● **Activity**
Count the lines in the records below that contain the word "published". Reply with the number alone.

● **Working data**
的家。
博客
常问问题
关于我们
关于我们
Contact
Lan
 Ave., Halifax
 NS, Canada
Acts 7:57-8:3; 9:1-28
==
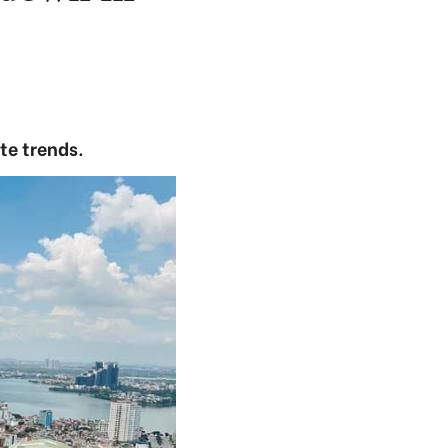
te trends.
...
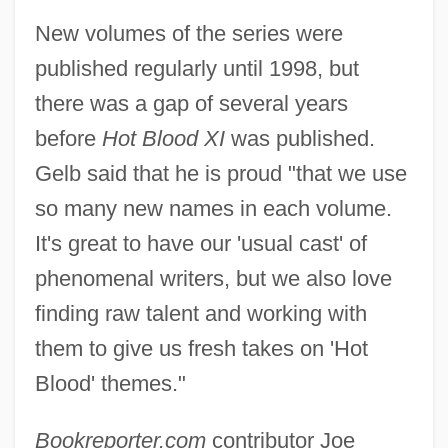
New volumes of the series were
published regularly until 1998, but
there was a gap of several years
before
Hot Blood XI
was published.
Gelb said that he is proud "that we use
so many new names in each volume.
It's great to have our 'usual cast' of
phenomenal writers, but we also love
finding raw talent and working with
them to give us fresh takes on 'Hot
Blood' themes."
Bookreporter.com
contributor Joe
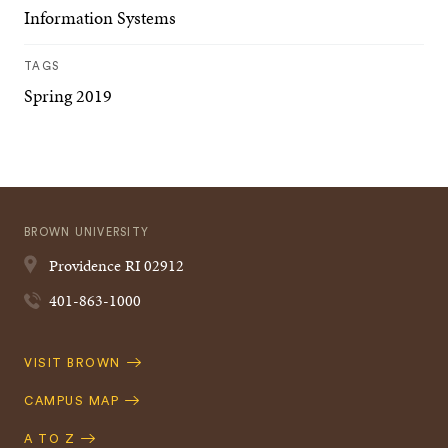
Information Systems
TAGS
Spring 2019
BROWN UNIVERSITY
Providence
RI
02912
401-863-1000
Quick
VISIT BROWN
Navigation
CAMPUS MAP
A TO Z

● **Solution for this task**
2